(Data extracts)

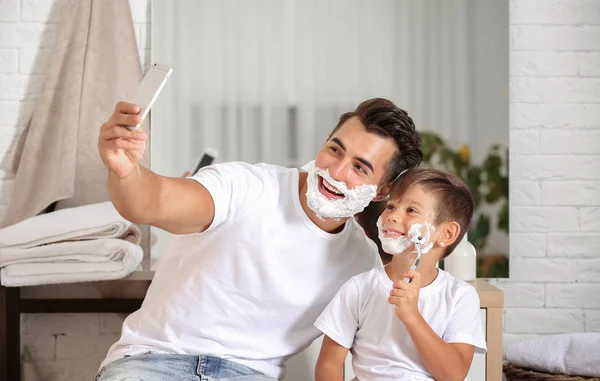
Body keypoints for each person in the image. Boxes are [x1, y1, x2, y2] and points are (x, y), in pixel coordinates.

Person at [95, 98, 422, 380]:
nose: (336, 172)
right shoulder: (247, 187)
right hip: (152, 364)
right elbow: (153, 200)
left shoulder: (361, 261)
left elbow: (386, 352)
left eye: (360, 168)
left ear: (381, 191)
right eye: (335, 150)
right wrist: (127, 172)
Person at [314, 168, 487, 381]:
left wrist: (411, 317)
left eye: (411, 210)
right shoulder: (359, 288)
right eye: (391, 206)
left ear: (446, 234)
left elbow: (453, 375)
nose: (393, 216)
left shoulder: (460, 296)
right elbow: (328, 365)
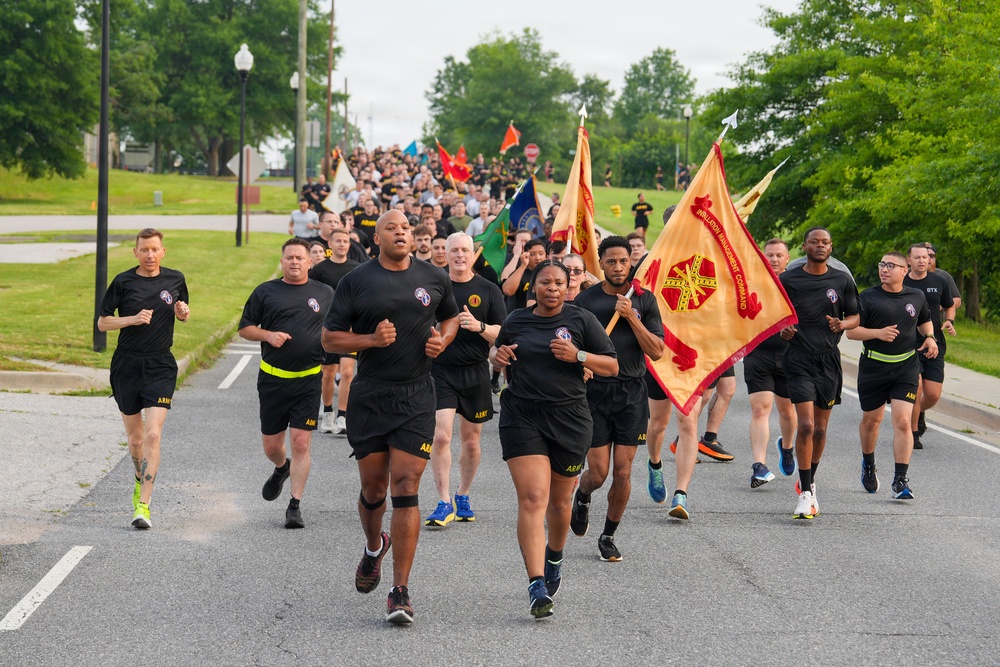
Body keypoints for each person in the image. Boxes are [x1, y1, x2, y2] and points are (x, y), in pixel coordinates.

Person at [322, 209, 460, 625]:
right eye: (391, 228)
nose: (400, 233)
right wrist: (369, 339)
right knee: (373, 490)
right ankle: (372, 547)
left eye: (406, 228)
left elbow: (450, 317)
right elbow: (329, 336)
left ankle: (400, 590)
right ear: (377, 237)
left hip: (417, 395)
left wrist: (443, 340)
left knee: (406, 485)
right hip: (370, 396)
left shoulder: (434, 278)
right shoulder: (356, 281)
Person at [493, 260, 618, 619]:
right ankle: (535, 584)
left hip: (570, 419)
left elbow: (611, 365)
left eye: (559, 282)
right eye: (545, 282)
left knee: (560, 503)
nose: (552, 288)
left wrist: (578, 355)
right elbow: (497, 353)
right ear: (534, 286)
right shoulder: (517, 320)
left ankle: (554, 557)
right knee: (533, 497)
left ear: (568, 286)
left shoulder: (582, 321)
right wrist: (498, 357)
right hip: (522, 415)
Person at [571, 237, 664, 561]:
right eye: (611, 261)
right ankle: (582, 496)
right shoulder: (585, 301)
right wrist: (580, 367)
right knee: (597, 473)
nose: (618, 267)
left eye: (623, 261)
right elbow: (573, 349)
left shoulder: (644, 300)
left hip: (632, 393)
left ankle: (609, 534)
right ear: (602, 264)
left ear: (630, 263)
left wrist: (632, 317)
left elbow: (657, 350)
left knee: (622, 472)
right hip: (596, 392)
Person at [238, 238, 334, 529]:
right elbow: (245, 328)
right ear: (282, 261)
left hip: (308, 380)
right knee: (272, 446)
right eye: (289, 257)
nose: (294, 262)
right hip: (272, 379)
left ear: (309, 262)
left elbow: (340, 325)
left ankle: (294, 505)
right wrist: (268, 335)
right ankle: (282, 467)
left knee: (302, 441)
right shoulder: (265, 291)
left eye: (299, 258)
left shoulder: (325, 293)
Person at [98, 228, 190, 530]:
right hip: (126, 364)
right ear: (135, 252)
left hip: (161, 364)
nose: (150, 255)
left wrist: (182, 312)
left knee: (152, 434)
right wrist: (132, 319)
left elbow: (182, 311)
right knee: (136, 439)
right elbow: (102, 322)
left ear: (163, 251)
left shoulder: (175, 279)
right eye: (144, 250)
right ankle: (139, 476)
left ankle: (144, 505)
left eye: (155, 249)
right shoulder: (124, 281)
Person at [425, 233, 507, 527]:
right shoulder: (434, 286)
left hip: (474, 372)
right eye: (454, 250)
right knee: (442, 436)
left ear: (473, 255)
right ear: (444, 254)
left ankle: (463, 494)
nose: (460, 255)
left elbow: (503, 332)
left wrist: (478, 326)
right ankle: (443, 501)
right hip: (440, 371)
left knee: (471, 443)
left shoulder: (488, 289)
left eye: (465, 250)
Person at [779, 227, 859, 520]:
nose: (820, 245)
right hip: (798, 359)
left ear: (831, 246)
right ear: (805, 246)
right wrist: (782, 329)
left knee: (822, 429)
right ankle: (805, 494)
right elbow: (773, 316)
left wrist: (844, 325)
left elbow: (855, 315)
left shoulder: (842, 280)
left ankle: (808, 479)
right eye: (815, 242)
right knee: (807, 426)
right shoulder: (788, 279)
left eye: (825, 242)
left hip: (828, 361)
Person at [848, 251, 936, 500]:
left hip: (906, 368)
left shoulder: (916, 296)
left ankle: (900, 480)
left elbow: (924, 321)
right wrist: (877, 333)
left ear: (904, 270)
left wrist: (929, 337)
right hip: (874, 367)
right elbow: (852, 333)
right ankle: (868, 463)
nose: (884, 269)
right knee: (871, 421)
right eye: (881, 264)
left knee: (903, 422)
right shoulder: (867, 297)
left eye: (890, 265)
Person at [743, 239, 797, 486]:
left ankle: (787, 447)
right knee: (760, 408)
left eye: (779, 255)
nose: (774, 259)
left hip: (790, 355)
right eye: (769, 255)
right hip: (758, 354)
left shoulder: (797, 283)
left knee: (786, 410)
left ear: (787, 258)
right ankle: (759, 466)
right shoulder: (753, 282)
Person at [904, 243, 956, 449]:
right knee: (915, 389)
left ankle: (918, 412)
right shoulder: (902, 281)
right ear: (909, 260)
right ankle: (913, 432)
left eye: (926, 257)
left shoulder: (939, 281)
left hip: (935, 341)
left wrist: (950, 321)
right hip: (908, 342)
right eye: (917, 257)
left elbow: (950, 305)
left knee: (933, 394)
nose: (922, 261)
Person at [309, 228, 360, 433]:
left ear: (349, 245)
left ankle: (343, 416)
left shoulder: (357, 269)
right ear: (330, 245)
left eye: (345, 241)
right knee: (328, 373)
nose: (341, 244)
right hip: (328, 328)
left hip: (350, 329)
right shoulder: (320, 270)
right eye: (337, 241)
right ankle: (328, 411)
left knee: (347, 372)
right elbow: (311, 296)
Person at [501, 238, 546, 311]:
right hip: (518, 317)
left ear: (546, 256)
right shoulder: (520, 273)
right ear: (526, 255)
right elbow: (507, 290)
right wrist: (523, 265)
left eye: (541, 254)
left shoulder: (549, 275)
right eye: (533, 254)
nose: (538, 258)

(End Data extracts)

→ Exercise aim
In the listing above, find the line with "right wrist: (580, 367)" and the line with "right wrist: (782, 329)". Output those two lines and every line between them, exactly as written.

→ Solution to this task
right wrist: (580, 367)
right knee: (597, 473)
nose: (618, 267)
left eye: (623, 261)
right elbow: (573, 349)
left shoulder: (644, 300)
left hip: (632, 393)
left ankle: (609, 534)
right ear: (602, 264)
left ear: (630, 263)
left wrist: (632, 317)
left elbow: (657, 350)
left knee: (622, 472)
right hip: (596, 392)
Person at [238, 238, 334, 529]:
right elbow: (245, 328)
right ear: (282, 261)
left hip: (308, 380)
right knee: (272, 446)
right eye: (289, 257)
nose: (294, 262)
right hip: (272, 379)
left ear: (309, 262)
left elbow: (340, 325)
left ankle: (294, 505)
right wrist: (268, 335)
right ankle: (282, 467)
left knee: (302, 441)
right shoulder: (265, 291)
left eye: (299, 258)
left shoulder: (325, 293)
Person at [98, 228, 190, 530]:
right hip: (126, 364)
right ear: (135, 252)
left hip: (161, 364)
nose: (150, 255)
left wrist: (182, 312)
left knee: (152, 434)
right wrist: (132, 319)
left elbow: (182, 311)
right knee: (136, 439)
right elbow: (102, 322)
left ear: (163, 251)
left shoulder: (175, 279)
right eye: (144, 250)
right ankle: (139, 476)
left ankle: (144, 505)
left eye: (155, 249)
right shoulder: (124, 281)
Person at [425, 233, 507, 527]:
right shoulder: (434, 286)
left hip: (474, 372)
right eye: (454, 250)
right knee: (442, 436)
left ear: (473, 255)
right ear: (444, 254)
left ankle: (463, 494)
nose: (460, 255)
left elbow: (503, 332)
left wrist: (478, 326)
right ankle: (443, 501)
right hip: (440, 371)
left knee: (471, 443)
left shoulder: (488, 289)
left eye: (465, 250)
Person at [779, 227, 859, 520]:
nose: (820, 245)
right hip: (798, 359)
left ear: (831, 246)
right ear: (805, 246)
right wrist: (782, 329)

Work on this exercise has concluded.